The sweeping bailout Bush's administration proposed for our country's financial institutions had traders and money managers spending the weekend in a state of angst, as they pondered what this will mean for the world's markets.

This bailout had staff members of big banks rushing to update trading records before today's opening bell in New York. Some hedge fund managers who were unsure where the markets are going or what the government will do next, sought safety in cash, while securities lawyers sorted through the new rules from the SEC that will require such funds to disclose their bearish bets on financial companies.

The Dow Jones industrial average ended the week pretty much where it began, after cartwheeling 1,023 points on Thursday and Friday, made the experts agree only that the dizzying ride was not yet over.

Some Wall Street experts feared that the stock market rally would not last long, while others worried that the dollar and Treasuries would further weaken, given the huge burdens that the bailout will place on the Treasury.
Still others argued that the markets were so volatile that the safest thing to do is to stay out of them. The VIX index (which measures volatility) spiked last Wednesday to it's highest level since 2003.

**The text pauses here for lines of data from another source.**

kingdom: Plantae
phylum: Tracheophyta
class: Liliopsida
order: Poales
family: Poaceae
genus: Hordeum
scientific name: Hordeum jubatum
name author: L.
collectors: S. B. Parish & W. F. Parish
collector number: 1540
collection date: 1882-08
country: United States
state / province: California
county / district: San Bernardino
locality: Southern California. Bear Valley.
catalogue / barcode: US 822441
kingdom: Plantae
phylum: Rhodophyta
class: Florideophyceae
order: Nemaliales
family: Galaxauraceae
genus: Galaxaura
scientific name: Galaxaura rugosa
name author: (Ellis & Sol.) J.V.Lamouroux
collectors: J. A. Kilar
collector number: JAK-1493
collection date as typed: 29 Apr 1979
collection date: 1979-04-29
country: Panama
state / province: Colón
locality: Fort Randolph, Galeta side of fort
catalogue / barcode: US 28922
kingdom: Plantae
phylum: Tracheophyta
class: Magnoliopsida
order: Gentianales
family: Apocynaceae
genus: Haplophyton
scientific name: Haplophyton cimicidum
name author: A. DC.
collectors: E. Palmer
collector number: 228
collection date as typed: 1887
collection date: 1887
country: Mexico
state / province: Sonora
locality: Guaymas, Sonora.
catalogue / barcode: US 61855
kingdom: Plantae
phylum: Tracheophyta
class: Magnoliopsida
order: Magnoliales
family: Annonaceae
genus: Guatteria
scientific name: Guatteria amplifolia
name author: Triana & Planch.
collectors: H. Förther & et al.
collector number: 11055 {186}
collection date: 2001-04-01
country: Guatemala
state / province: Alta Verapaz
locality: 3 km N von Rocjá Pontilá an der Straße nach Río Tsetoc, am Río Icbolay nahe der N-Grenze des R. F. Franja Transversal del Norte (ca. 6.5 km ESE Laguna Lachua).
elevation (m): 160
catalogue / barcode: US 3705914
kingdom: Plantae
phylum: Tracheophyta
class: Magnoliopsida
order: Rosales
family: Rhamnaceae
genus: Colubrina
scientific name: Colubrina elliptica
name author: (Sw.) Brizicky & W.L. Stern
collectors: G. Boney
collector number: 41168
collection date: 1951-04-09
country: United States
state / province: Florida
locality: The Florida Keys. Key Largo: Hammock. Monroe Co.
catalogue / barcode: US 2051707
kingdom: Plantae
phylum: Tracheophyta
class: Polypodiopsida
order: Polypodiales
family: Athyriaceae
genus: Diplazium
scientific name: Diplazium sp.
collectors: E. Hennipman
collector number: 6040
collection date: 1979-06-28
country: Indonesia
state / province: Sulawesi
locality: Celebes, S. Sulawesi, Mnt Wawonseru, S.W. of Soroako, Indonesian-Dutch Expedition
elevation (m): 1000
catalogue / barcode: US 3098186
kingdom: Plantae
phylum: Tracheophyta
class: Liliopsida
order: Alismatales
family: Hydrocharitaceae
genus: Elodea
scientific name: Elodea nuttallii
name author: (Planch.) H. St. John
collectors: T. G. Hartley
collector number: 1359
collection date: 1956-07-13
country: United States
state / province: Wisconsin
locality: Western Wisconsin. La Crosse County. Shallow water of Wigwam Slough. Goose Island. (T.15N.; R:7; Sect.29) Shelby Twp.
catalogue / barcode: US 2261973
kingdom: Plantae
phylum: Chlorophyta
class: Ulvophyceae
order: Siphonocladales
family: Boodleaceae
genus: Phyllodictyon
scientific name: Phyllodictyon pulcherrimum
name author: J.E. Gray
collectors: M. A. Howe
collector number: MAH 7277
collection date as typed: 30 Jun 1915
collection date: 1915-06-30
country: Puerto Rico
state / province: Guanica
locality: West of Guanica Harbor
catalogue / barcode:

The chief executive of Research Edge, Keith McCullough said that sometimes the best thing to do is nothing, but keep your cash in a safe place.

Money managers were eager to learn more about how the plan would proceed as details of the rescue proposal leaked out over the weekend. The Bush administration proposed to give the Treasury the authority to buy up to $700 billion in distressed assets from financial institutions and hopefully shore up the industry and avert economic upheaval.

One market strategist said that everyone needs to be at their post in case meaningful details are reported, which will have an important bearing on what the market will do. Other chief investment officers sent directives to their officers about what should be done this morning.

It's expected by some that the financial bailout plan will push the dollar down and also the price of Treasurey notes and bonds, but this should help to rally mortgage securities.

On Friday the SEC temporarily banned the short sales of almost 800 financial stocks, making money managers, particularly hedge funds, trying to make sense of the new short-selling rules. This announcement came shortly after a similar move made by financial regulators in Britain. Australia's government imposed a 30 day ban on short selling of all stocks, even those far removed from the financial sector.

Banking executives have blamed short-selling for contributing to the decline in financial stocks in recent months. Short-sellers borrow shares of a company's stocks and sell them with the hope to repurchase them later at a lower price and therefore making a profit. Traders which depend on shorting stocks tried to reassess their models over the weekend.

Some said that they would adapt to the new rules, but a lack of clarity over what the permanent rules would be could pose a problem. The short-selling rule is supposed to expire on October 2, but could be extended.